With seven Chinese provinces set to cut back growth targets for the year, China country-specific exchange traded funds may have a hard time rebounding after a dismal year.
The three largest China ETFs, iShares China Large-Cap ETF (NYSEArca: FXI), iShares MSCI China ETF (NYSEArca: MCHI) and SPDR S&P China ETF (NYSEArca: GXC), underperformed over the last year, with FXI falling 10.4%, MCHI declining 5.1% and GXC staying relatively flat at 0.4%.
Seven Chinese provinces are lowering growth targets for 2014 as the government shifts over to sustainable growth from an export-oriented growth model, Bloomberg reports.
For example, according to the official Heibei Daily, the Heibi province, which borders Beijing, set an 8% growth goal due to “unprecedented pressure” from air-pollution controls, compared to last year’s target of 9%.
President Xi Jinping is putting an emphasis on environmental protection and containing debt on top of short-term economic growth objectives.

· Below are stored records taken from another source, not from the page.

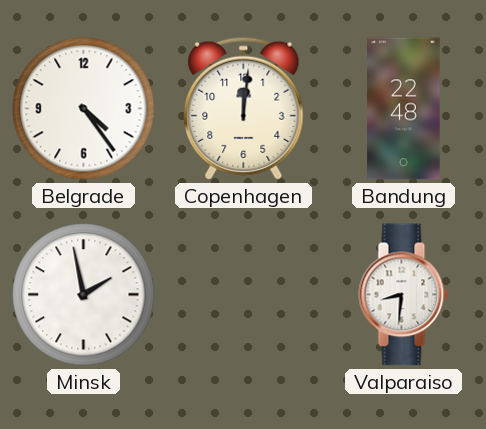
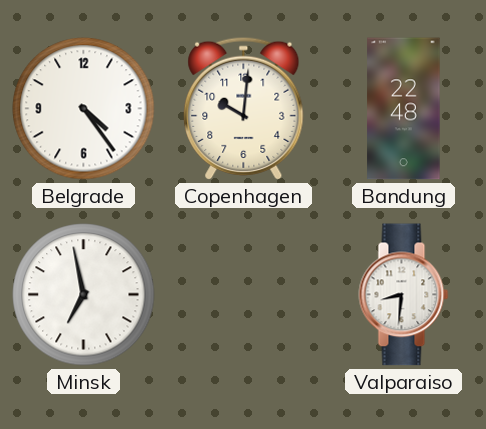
Copenhagen: 12:01 -> 10:01
Minsk: 1:58 -> 6:58
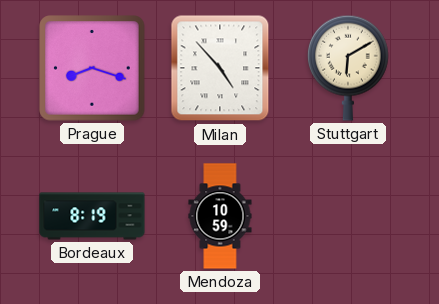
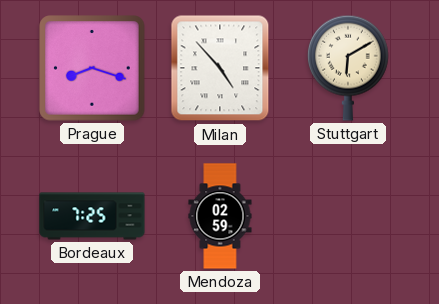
Bordeaux: 8:19 -> 7:25
Mendoza: 10:59 -> 02:59
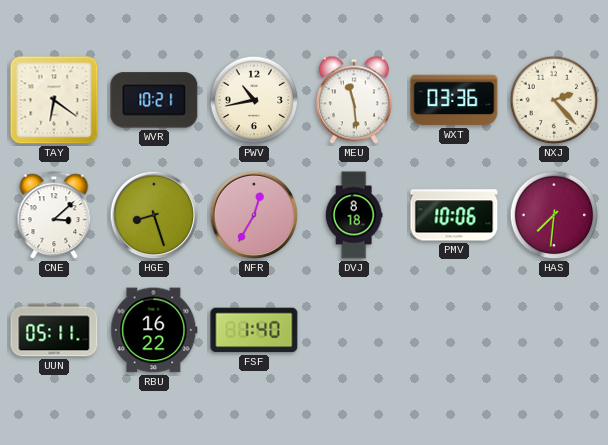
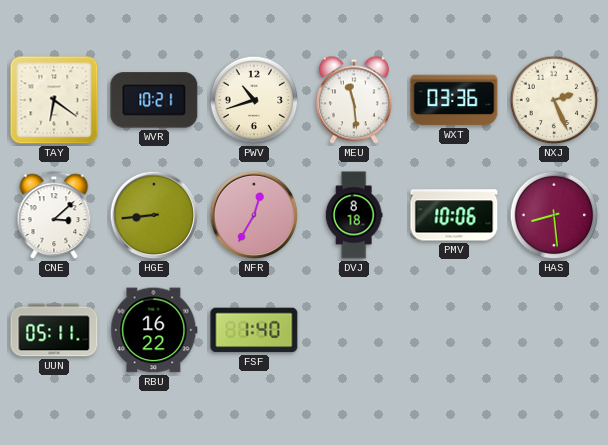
PWV: 10:43 -> 10:42
NXJ: 2:23 -> 2:26
HGE: 8:27 -> 8:44
HAS: 7:31 -> 8:29
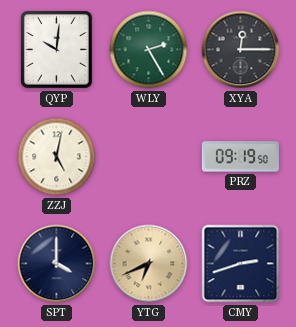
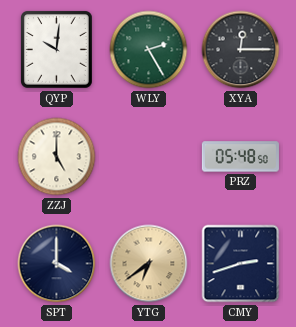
ZZJ: 5:02 -> 5:00
PRZ: 09:19 -> 05:48
YTG: 6:41 -> 6:39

“We are facing increasingly severe difficulties and contradictions,” Hebei Governor Zhang Qingwei said in Hebei Daily.
Additionally, Guizhou projects an expansion of at least 12.5% in 2014, compared to 14% in 2013. Guangxi set a 10% target, down from 11% last year. Fujian expects 10.5% growth, compared to 11% target in 2013. Gansu sees 11% growth this year, versus last year’s target of 12%. Ningxia set a 10% target, falling short of its 12% goal last year.